Standard monitors are placed and an IV is inserted. The patient can be seated or lying on his side; many find the sitting position easier to locate the midline. The back is sterilely prepped and draped and local anesthetic is infiltrated in a lumbar interspace, typically L3–L4 or L2–L3. With the midline approach, the spinal needle is passed through the skin, subcutaneous tissue, the supraspinous ligament, the interspinous ligament, the ligamentum flavum, and finally advancing through the epidural space into the subarachnoid space (Fig. 13.4). Often a distinct “pop” is felt by the anesthesiologist as the needle penetrates the ligamentum flavum. Correct identification of the subarachnoid space is confirmed by free flow of CSF out of the hub of the needle.

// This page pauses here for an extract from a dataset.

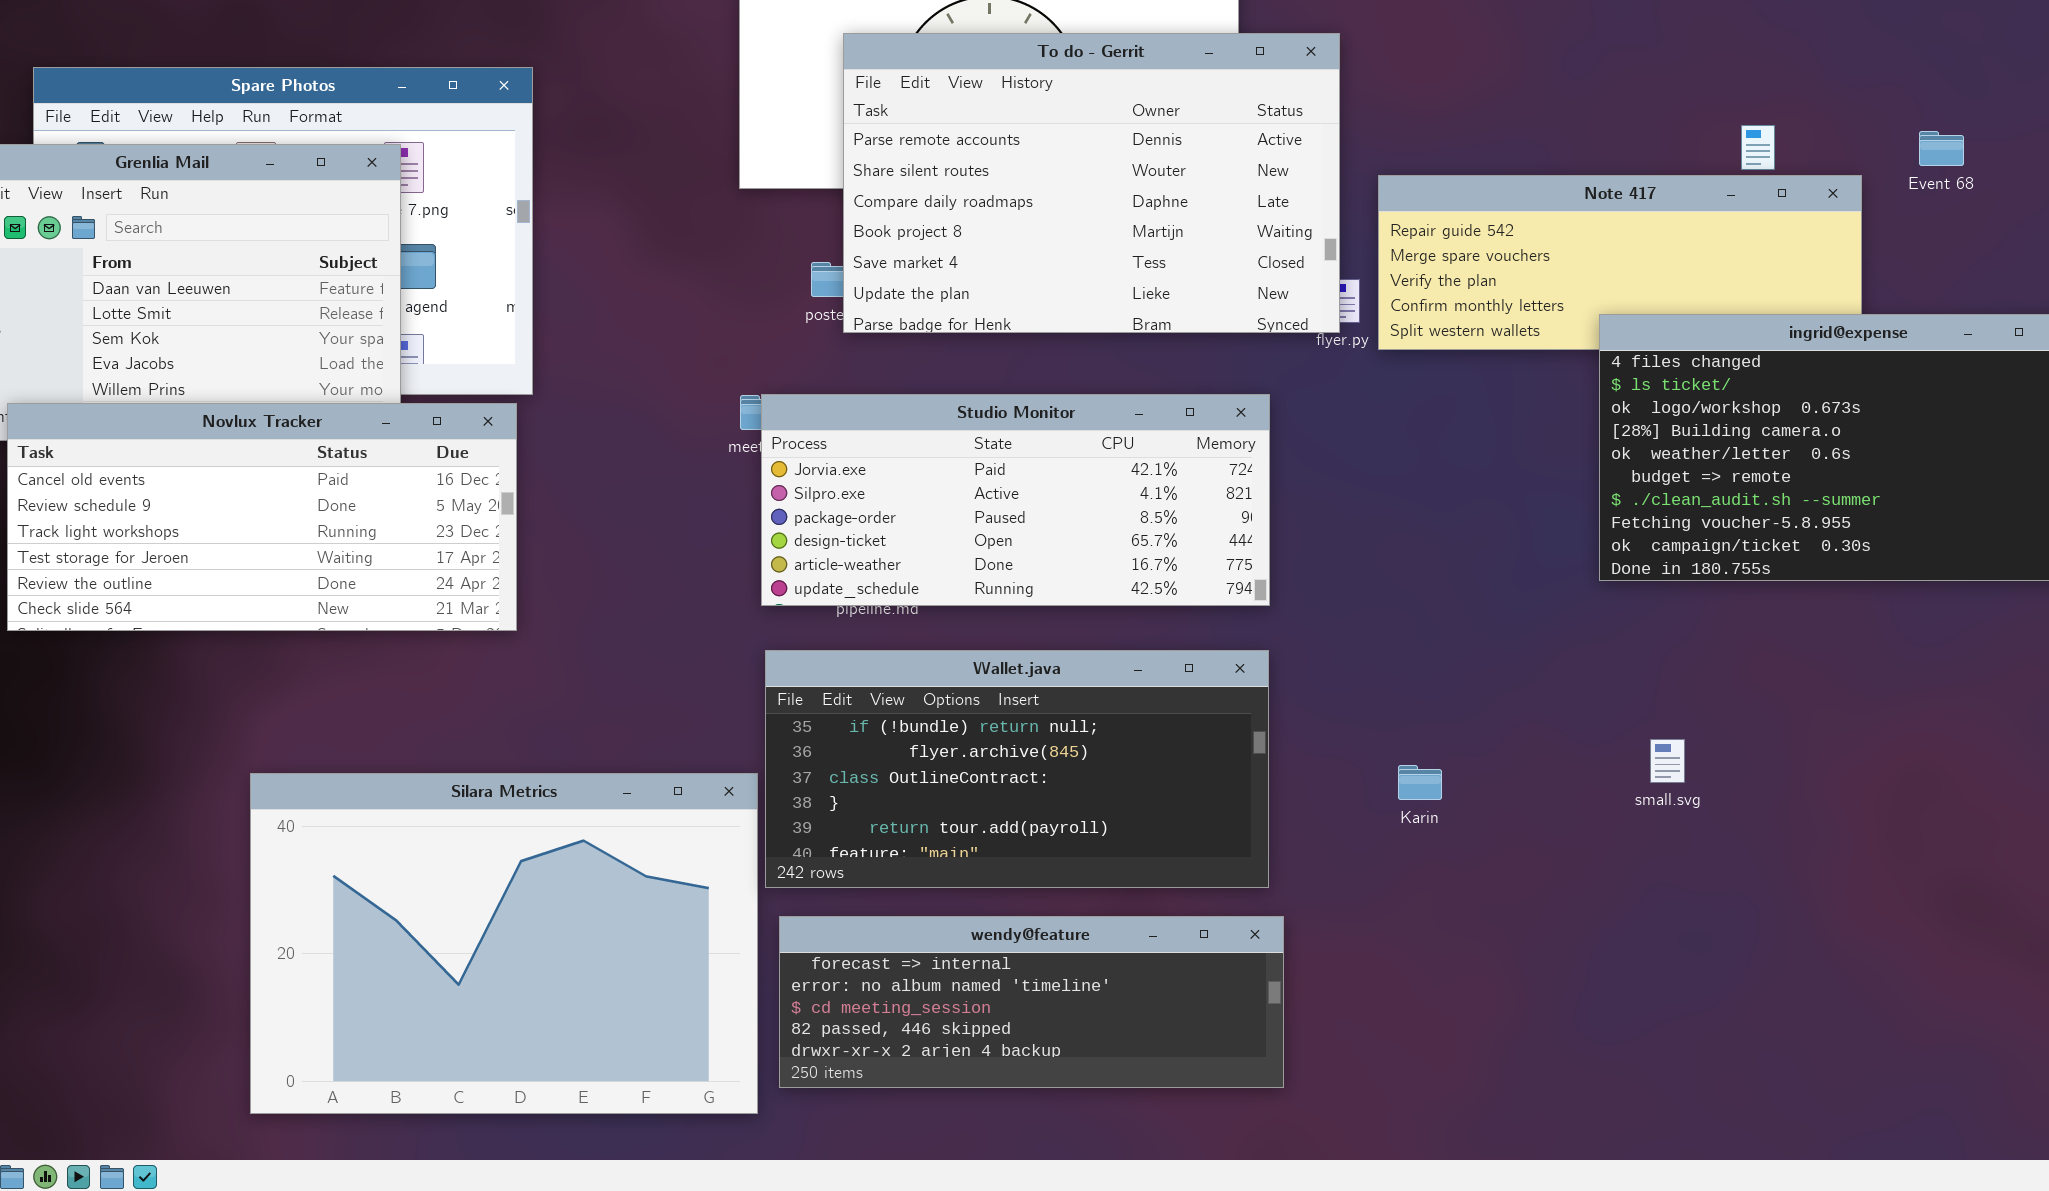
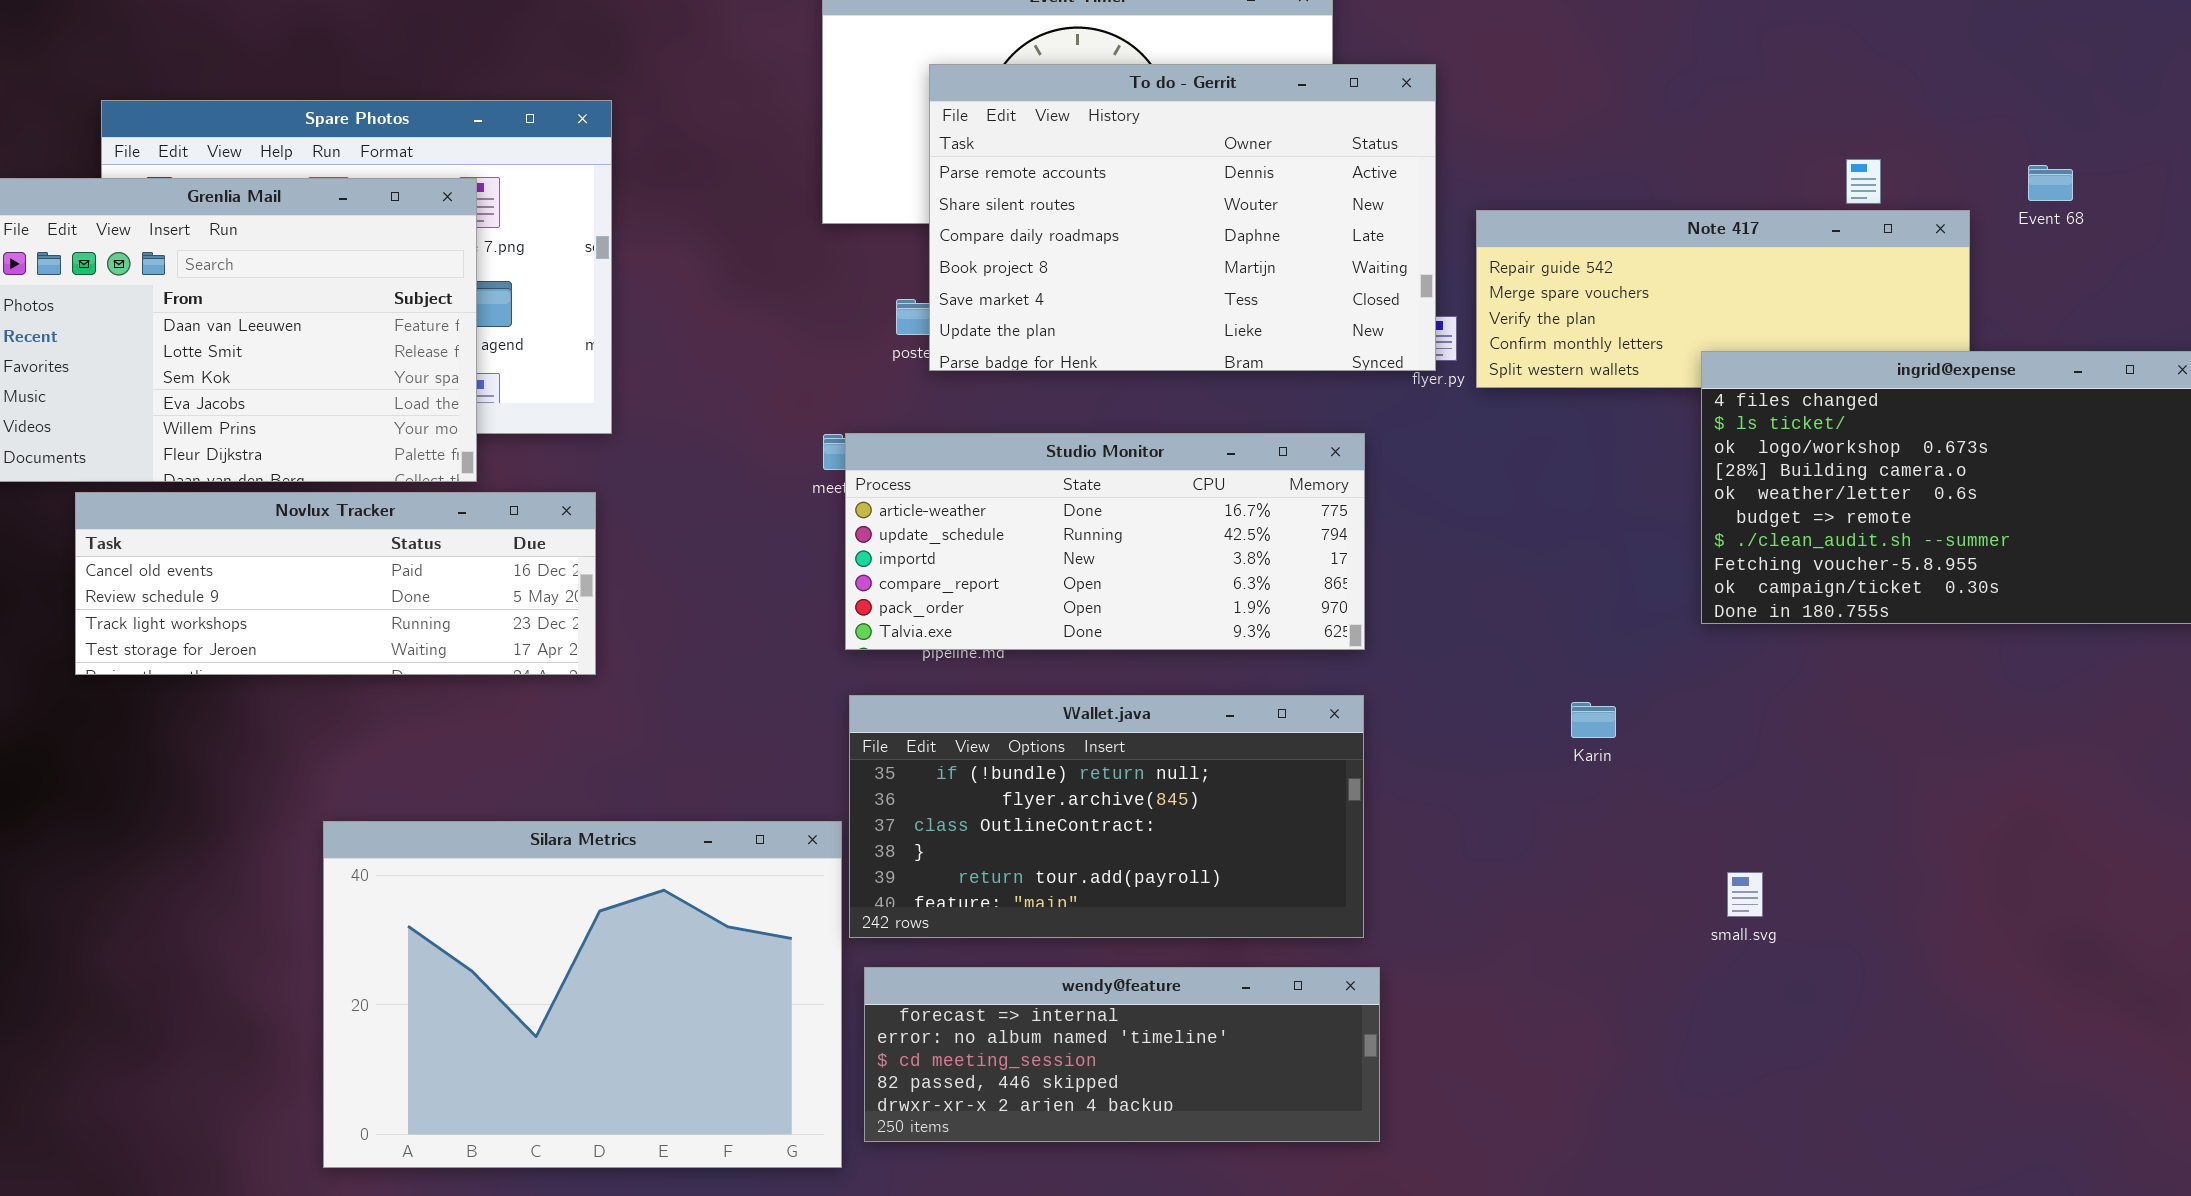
Studio Monitor: [761,394,1270,606] -> [845,433,1365,650], scrolled down 4 rows
Novlux Tracker: [7,403,517,631] -> [75,492,596,675], resized
small.svg: [1650,739,1685,783] -> [1727,872,1763,917], moved
Karin: [1398,765,1442,800] -> [1571,702,1616,738], moved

If choosing spinal anesthesia, what are the potential benefits, when compared to general anesthesia? Which of the available regional blocks should be considered to help provide post-operative analgesia? What are potential negative implications of choosing these blocks?

The use of neuraxial anesthesia has been associated with improved outcomes following TKA, with potential benefits including decreased hospital length of stay (LOS), decreased OR times, improved 30-day mortality rates, and decreased blood loss. Regional anesthesia techniques provide the opportunity for improved post-operative pain relief, and may reduced pain scores and opioid requirements, as well as shorten hospital LOS. Consideration should be given to single-shot or continuous adductor canal/saphenous block, femoral nerve block, or sciatic nerve block. Adductor canal block attempts to block the sensory branch of the saphenous nerve and provide analgesia to the medial and anterolateral knee below the patella while avoiding motor weakness, but will not provide anesthesia to the posterior aspect of the knee. Femoral nerve block can provide analgesia to the anterior knee, and sciatic block can be used in conjunction to adequately anesthetize the posterior knee, but both will result in likely motor weakness that can potentially result in falls, or delayed participation in rehabilitation exercises.